# Aim
Reproduce every line of the entries below word for word, changing nothing and leaving nothing out.

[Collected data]
* * * *

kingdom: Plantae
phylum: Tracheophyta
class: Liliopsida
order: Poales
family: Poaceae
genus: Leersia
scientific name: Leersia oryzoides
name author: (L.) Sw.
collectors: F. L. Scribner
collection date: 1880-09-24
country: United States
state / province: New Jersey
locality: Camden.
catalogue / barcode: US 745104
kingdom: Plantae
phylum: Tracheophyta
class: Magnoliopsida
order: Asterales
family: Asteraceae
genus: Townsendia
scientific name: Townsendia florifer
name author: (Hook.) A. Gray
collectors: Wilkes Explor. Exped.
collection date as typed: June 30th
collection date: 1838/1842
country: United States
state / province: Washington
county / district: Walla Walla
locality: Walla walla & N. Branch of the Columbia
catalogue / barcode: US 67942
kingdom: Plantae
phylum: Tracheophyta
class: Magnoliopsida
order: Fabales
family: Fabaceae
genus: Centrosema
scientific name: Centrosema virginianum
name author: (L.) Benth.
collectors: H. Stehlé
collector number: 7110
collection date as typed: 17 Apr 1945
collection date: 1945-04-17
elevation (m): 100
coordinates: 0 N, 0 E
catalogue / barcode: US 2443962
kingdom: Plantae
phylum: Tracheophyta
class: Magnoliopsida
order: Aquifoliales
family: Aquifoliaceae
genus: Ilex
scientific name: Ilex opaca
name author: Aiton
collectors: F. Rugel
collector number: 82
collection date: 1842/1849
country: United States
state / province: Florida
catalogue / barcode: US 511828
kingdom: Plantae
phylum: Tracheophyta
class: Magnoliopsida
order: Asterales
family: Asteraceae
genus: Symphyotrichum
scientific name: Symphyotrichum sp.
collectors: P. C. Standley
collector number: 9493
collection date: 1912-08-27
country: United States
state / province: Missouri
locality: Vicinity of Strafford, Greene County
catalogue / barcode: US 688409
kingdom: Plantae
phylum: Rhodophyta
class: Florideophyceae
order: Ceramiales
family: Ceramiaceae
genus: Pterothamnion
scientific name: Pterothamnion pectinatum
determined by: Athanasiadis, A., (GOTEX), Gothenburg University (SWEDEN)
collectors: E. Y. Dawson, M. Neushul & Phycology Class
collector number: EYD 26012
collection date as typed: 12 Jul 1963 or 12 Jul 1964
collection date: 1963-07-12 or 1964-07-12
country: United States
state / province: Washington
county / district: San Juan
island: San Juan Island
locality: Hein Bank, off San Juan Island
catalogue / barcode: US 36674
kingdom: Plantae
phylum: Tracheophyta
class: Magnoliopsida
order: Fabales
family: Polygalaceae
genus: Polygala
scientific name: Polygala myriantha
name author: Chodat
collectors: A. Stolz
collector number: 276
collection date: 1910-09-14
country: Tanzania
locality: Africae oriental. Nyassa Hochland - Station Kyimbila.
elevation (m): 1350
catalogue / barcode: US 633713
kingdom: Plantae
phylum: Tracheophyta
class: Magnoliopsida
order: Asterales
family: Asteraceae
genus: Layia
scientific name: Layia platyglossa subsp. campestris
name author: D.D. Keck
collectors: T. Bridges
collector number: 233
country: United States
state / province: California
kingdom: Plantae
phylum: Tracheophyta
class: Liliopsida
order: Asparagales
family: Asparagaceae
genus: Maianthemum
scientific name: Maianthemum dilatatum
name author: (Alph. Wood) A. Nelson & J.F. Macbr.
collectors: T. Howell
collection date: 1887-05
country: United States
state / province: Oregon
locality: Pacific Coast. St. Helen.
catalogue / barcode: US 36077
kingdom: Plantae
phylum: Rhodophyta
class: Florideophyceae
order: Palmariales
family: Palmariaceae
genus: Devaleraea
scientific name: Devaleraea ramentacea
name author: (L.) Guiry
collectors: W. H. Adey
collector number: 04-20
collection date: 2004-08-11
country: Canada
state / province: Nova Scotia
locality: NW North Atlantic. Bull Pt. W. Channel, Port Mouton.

* * * *

# Written reply
kingdom: Plantae
phylum: Tracheophyta
class: Liliopsida
order: Poales
family: Poaceae
genus: Leersia
scientific name: Leersia oryzoides
name author: (L.) Sw.
collectors: F. L. Scribner
collection date: 1880-09-24
country: United States
state / province: New Jersey
locality: Camden.
catalogue / barcode: US 745104
kingdom: Plantae
phylum: Tracheophyta
class: Magnoliopsida
order: Asterales
family: Asteraceae
genus: Townsendia
scientific name: Townsendia florifer
name author: (Hook.) A. Gray
collectors: Wilkes Explor. Exped.
collection date as typed: June 30th
collection date: 1838/1842
country: United States
state / province: Washington
county / district: Walla Walla
locality: Walla walla & N. Branch of the Columbia
catalogue / barcode: US 67942
kingdom: Plantae
phylum: Tracheophyta
class: Magnoliopsida
order: Fabales
family: Fabaceae
genus: Centrosema
scientific name: Centrosema virginianum
name author: (L.) Benth.
collectors: H. Stehlé
collector number: 7110
collection date as typed: 17 Apr 1945
collection date: 1945-04-17
elevation (m): 100
coordinates: 0 N, 0 E
catalogue / barcode: US 2443962
kingdom: Plantae
phylum: Tracheophyta
class: Magnoliopsida
order: Aquifoliales
family: Aquifoliaceae
genus: Ilex
scientific name: Ilex opaca
name author: Aiton
collectors: F. Rugel
collector number: 82
collection date: 1842/1849
country: United States
state / province: Florida
catalogue / barcode: US 511828
kingdom: Plantae
phylum: Tracheophyta
class: Magnoliopsida
order: Asterales
family: Asteraceae
genus: Symphyotrichum
scientific name: Symphyotrichum sp.
collectors: P. C. Standley
collector number: 9493
collection date: 1912-08-27
country: United States
state / province: Missouri
locality: Vicinity of Strafford, Greene County
catalogue / barcode: US 688409
kingdom: Plantae
phylum: Rhodophyta
class: Florideophyceae
order: Ceramiales
family: Ceramiaceae
genus: Pterothamnion
scientific name: Pterothamnion pectinatum
determined by: Athanasiadis, A., (GOTEX), Gothenburg University (SWEDEN)
collectors: E. Y. Dawson, M. Neushul & Phycology Class
collector number: EYD 26012
collection date as typed: 12 Jul 1963 or 12 Jul 1964
collection date: 1963-07-12 or 1964-07-12
country: United States
state / province: Washington
county / district: San Juan
island: San Juan Island
locality: Hein Bank, off San Juan Island
catalogue / barcode: US 36674
kingdom: Plantae
phylum: Tracheophyta
class: Magnoliopsida
order: Fabales
family: Polygalaceae
genus: Polygala
scientific name: Polygala myriantha
name author: Chodat
collectors: A. Stolz
collector number: 276
collection date: 1910-09-14
country: Tanzania
locality: Africae oriental. Nyassa Hochland - Station Kyimbila.
elevation (m): 1350
catalogue / barcode: US 633713
kingdom: Plantae
phylum: Tracheophyta
class: Magnoliopsida
order: Asterales
family: Asteraceae
genus: Layia
scientific name: Layia platyglossa subsp. campestris
name author: D.D. Keck
collectors: T. Bridges
collector number: 233
country: United States
state / province: California
kingdom: Plantae
phylum: Tracheophyta
class: Liliopsida
order: Asparagales
family: Asparagaceae
genus: Maianthemum
scientific name: Maianthemum dilatatum
name author: (Alph. Wood) A. Nelson & J.F. Macbr.
collectors: T. Howell
collection date: 1887-05
country: United States
state / province: Oregon
locality: Pacific Coast. St. Helen.
catalogue / barcode: US 36077
kingdom: Plantae
phylum: Rhodophyta
class: Florideophyceae
order: Palmariales
family: Palmariaceae
genus: Devaleraea
scientific name: Devaleraea ramentacea
name author: (L.) Guiry
collectors: W. H. Adey
collector number: 04-20
collection date: 2004-08-11
country: Canada
state / province: Nova Scotia
locality: NW North Atlantic. Bull Pt. W. Channel, Port Mouton.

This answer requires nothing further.